» **Brief**
Please find the lines in the following records that hold "which", and copy them.
Records for this task below:
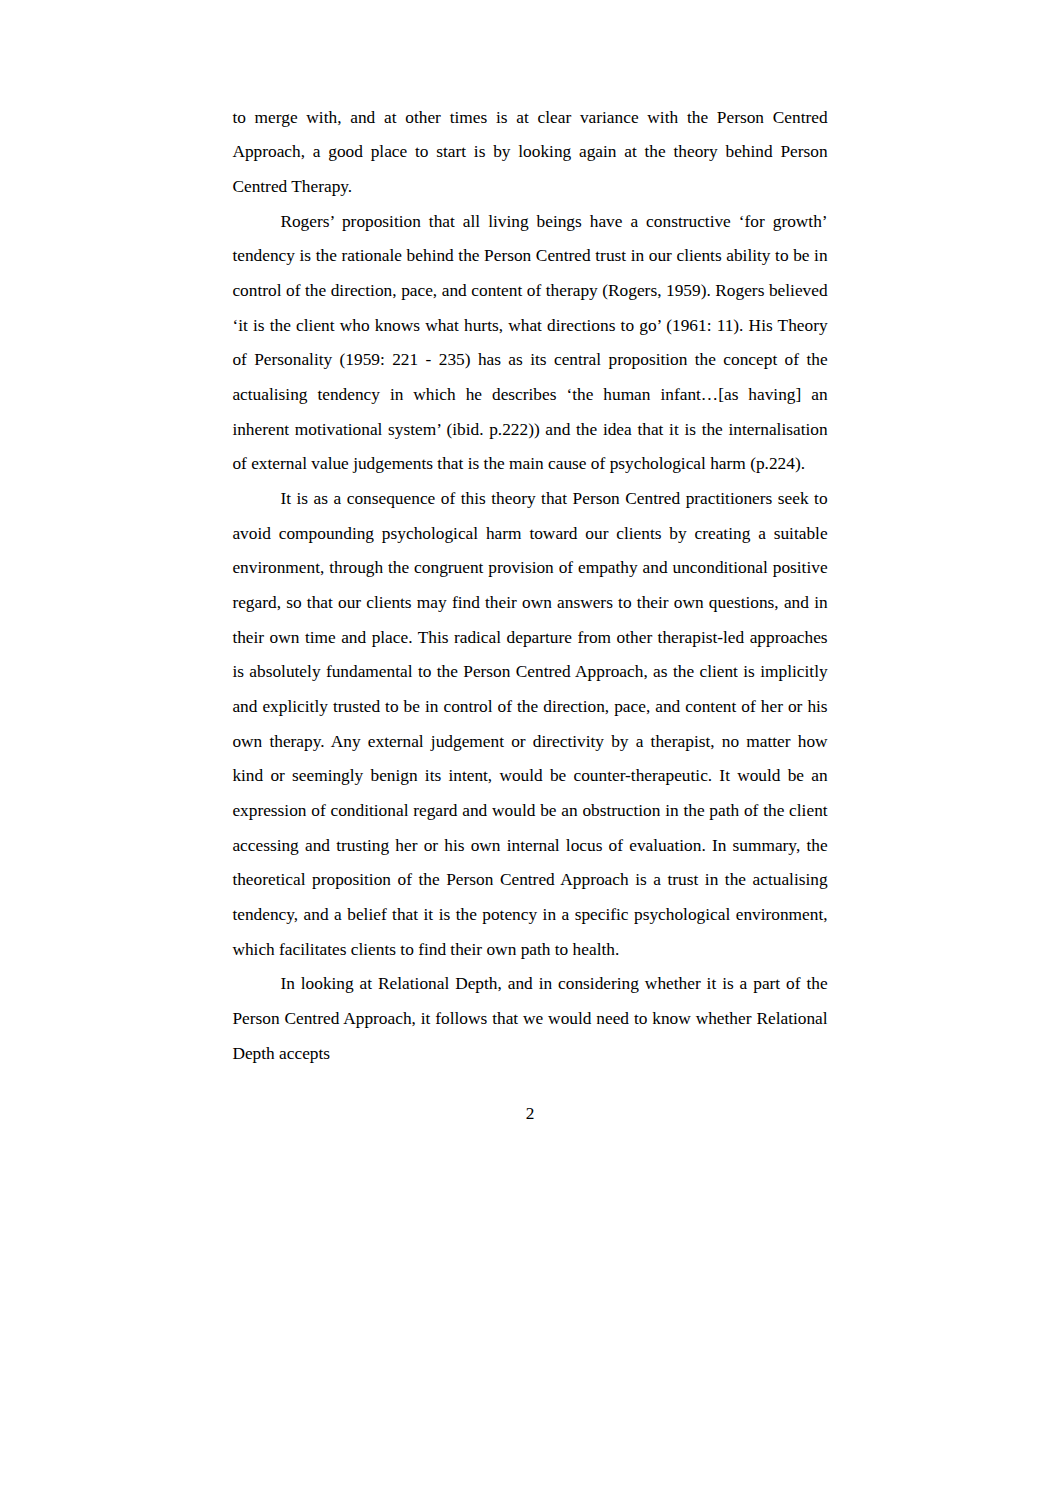to merge with, and at other times is at clear variance with the Person Centred Approach, a good place to start is by looking again at the theory behind Person Centred Therapy.
Rogers’ proposition that all living beings have a constructive ‘for growth’ tendency is the rationale behind the Person Centred trust in our clients ability to be in control of the direction, pace, and content of therapy (Rogers, 1959). Rogers believed ‘it is the client who knows what hurts, what directions to go’ (1961: 11). His Theory of Personality (1959: 221 - 235) has as its central proposition the concept of the actualising tendency in which he describes ‘the human infant…[as having] an inherent motivational system’ (ibid. p.222)) and the idea that it is the internalisation of external value judgements that is the main cause of psychological harm (p.224).
It is as a consequence of this theory that Person Centred practitioners seek to avoid compounding psychological harm toward our clients by creating a suitable environment, through the congruent provision of empathy and unconditional positive regard, so that our clients may find their own answers to their own questions, and in their own time and place. This radical departure from other therapist-led approaches is absolutely fundamental to the Person Centred Approach, as the client is implicitly and explicitly trusted to be in control of the direction, pace, and content of her or his own therapy. Any external judgement or directivity by a therapist, no matter how kind or seemingly benign its intent, would be counter-therapeutic. It would be an expression of conditional regard and would be an obstruction in the path of the client accessing and trusting her or his own internal locus of evaluation. In summary, the theoretical proposition of the Person Centred Approach is a trust in the actualising tendency, and a belief that it is the potency in a specific psychological environment, which facilitates clients to find their own path to health.
In looking at Relational Depth, and in considering whether it is a part of the Person Centred Approach, it follows that we would need to know whether Relational Depth accepts
2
End of Records for this task.
» **Exercise solution**
Rogers’ proposition that all living beings have a constructive ‘for growth’ tendency is the rationale behind the Person Centred trust in our clients ability to be in control of the direction, pace, and content of therapy (Rogers, 1959). Rogers believed ‘it is the client who knows what hurts, what directions to go’ (1961: 11). His Theory of Personality (1959: 221 - 235) has as its central proposition the concept of the actualising tendency in which he describes ‘the human infant…[as having] an inherent motivational system’ (ibid. p.222)) and the idea that it is the internalisation of external value judgements that is the main cause of psychological harm (p.224).
It is as a consequence of this theory that Person Centred practitioners seek to avoid compounding psychological harm toward our clients by creating a suitable environment, through the congruent provision of empathy and unconditional positive regard, so that our clients may find their own answers to their own questions, and in their own time and place. This radical departure from other therapist-led approaches is absolutely fundamental to the Person Centred Approach, as the client is implicitly and explicitly trusted to be in control of the direction, pace, and content of her or his own therapy. Any external judgement or directivity by a therapist, no matter how kind or seemingly benign its intent, would be counter-therapeutic. It would be an expression of conditional regard and would be an obstruction in the path of the client accessing and trusting her or his own internal locus of evaluation. In summary, the theoretical proposition of the Person Centred Approach is a trust in the actualising tendency, and a belief that it is the potency in a specific psychological environment, which facilitates clients to find their own path to health.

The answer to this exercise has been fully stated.